(Collected data)
---+---
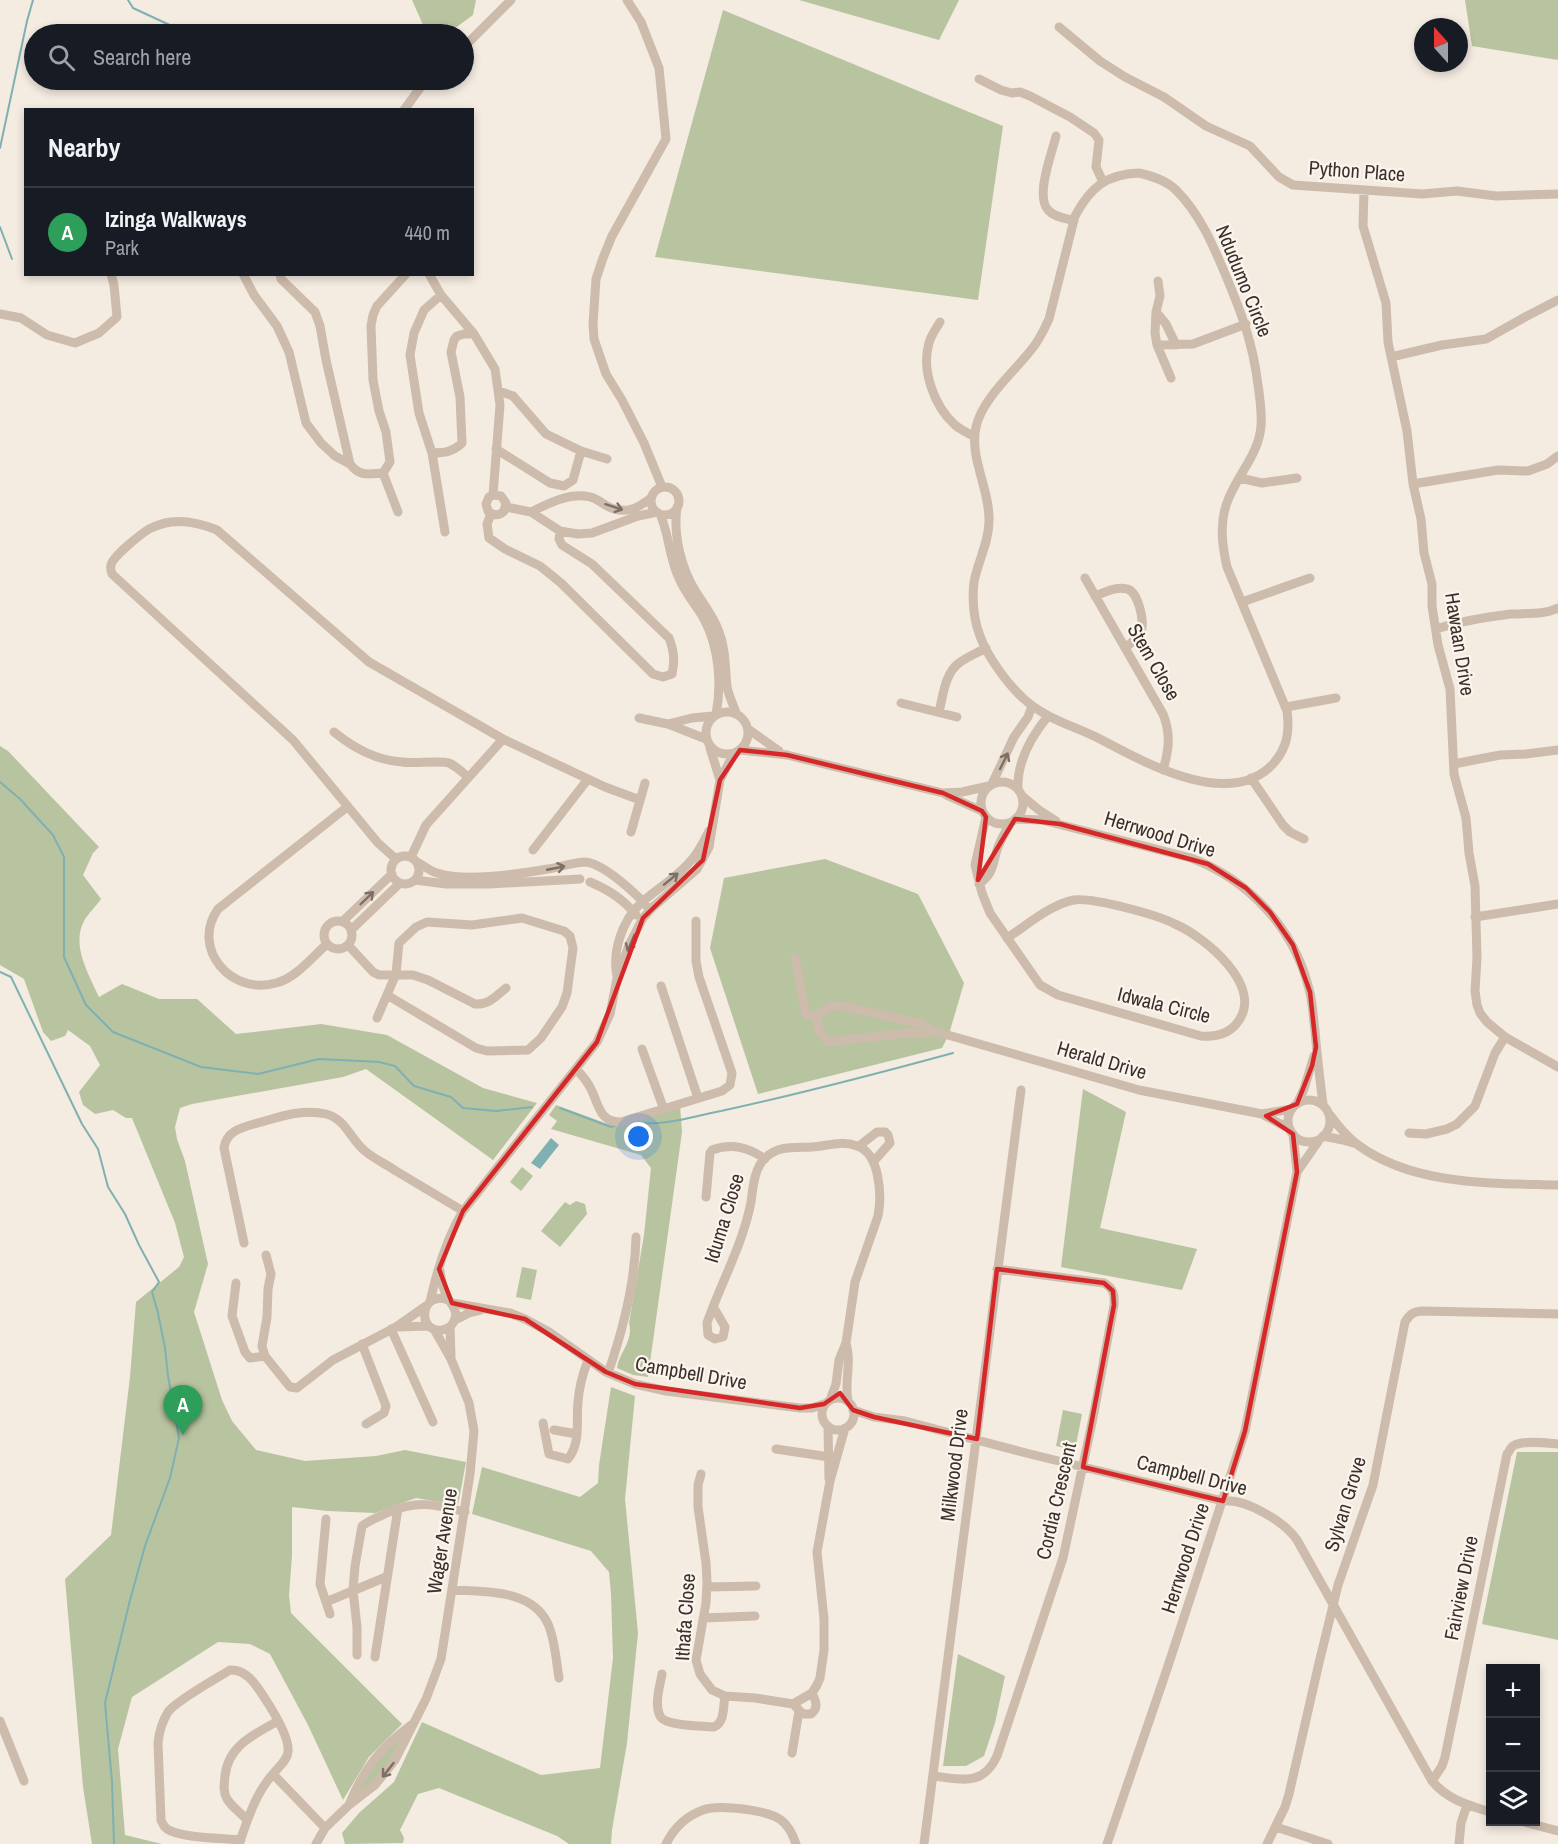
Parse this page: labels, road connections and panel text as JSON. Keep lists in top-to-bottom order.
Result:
{
  "streets": {
    "street": [
      "Python Place",
      "Ndudumo Circle",
      "Hawaan Drive",
      "Stem Close",
      "Herrwood Drive",
      "Idwala Circle",
      "Herald Drive",
      "Iduma Close",
      "Campbell Drive",
      "Milkwood Drive",
      "Cordia Crescent",
      "Sylvan Grove",
      "Wager Avenue",
      "Fairview Drive",
      "Ithafa Close"
    ]
  },
  "crossings": [
    ["Python Place", "Hawaan Drive"],
    ["Ndudumo Circle", "Stem Close"],
    ["Herrwood Drive", "Idwala Circle"],
    ["Herrwood Drive", "Herald Drive"],
    ["Herrwood Drive", "Campbell Drive"],
    ["Campbell Drive", "Milkwood Drive"],
    ["Campbell Drive", "Cordia Crescent"],
    ["Campbell Drive", "Sylvan Grove"],
    ["Campbell Drive", "Fairview Drive"],
    ["Milkwood Drive", "Cordia Crescent"]
  ],
  "north": "top",
  "page": {
    "search": "Search here",
    "heading": "Nearby",
    "list": [
      {
        "mark": "A",
        "name": "Izinga Walkways",
        "note": "Park",
        "value": "440 m"
      }
    ],
    "pins": "A",
    "map_buttons": ["+", "−"]
  }
}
---+---
Directions:
Return the records exactly as they stand, and drop every picture.

Worked solution:
Parse this page: labels, road connections and panel text as JSON. Keep lists in top-to-bottom order.
Result:
{
  "streets": {
    "street": [
      "Python Place",
      "Ndudumo Circle",
      "Hawaan Drive",
      "Stem Close",
      "Herrwood Drive",
      "Idwala Circle",
      "Herald Drive",
      "Iduma Close",
      "Campbell Drive",
      "Milkwood Drive",
      "Cordia Crescent",
      "Sylvan Grove",
      "Wager Avenue",
      "Fairview Drive",
      "Ithafa Close"
    ]
  },
  "crossings": [
    ["Python Place", "Hawaan Drive"],
    ["Ndudumo Circle", "Stem Close"],
    ["Herrwood Drive", "Idwala Circle"],
    ["Herrwood Drive", "Herald Drive"],
    ["Herrwood Drive", "Campbell Drive"],
    ["Campbell Drive", "Milkwood Drive"],
    ["Campbell Drive", "Cordia Crescent"],
    ["Campbell Drive", "Sylvan Grove"],
    ["Campbell Drive", "Fairview Drive"],
    ["Milkwood Drive", "Cordia Crescent"]
  ],
  "north": "top",
  "page": {
    "search": "Search here",
    "heading": "Nearby",
    "list": [
      {
        "mark": "A",
        "name": "Izinga Walkways",
        "note": "Park",
        "value": "440 m"
      }
    ],
    "pins": "A",
    "map_buttons": ["+", "−"]
  }
}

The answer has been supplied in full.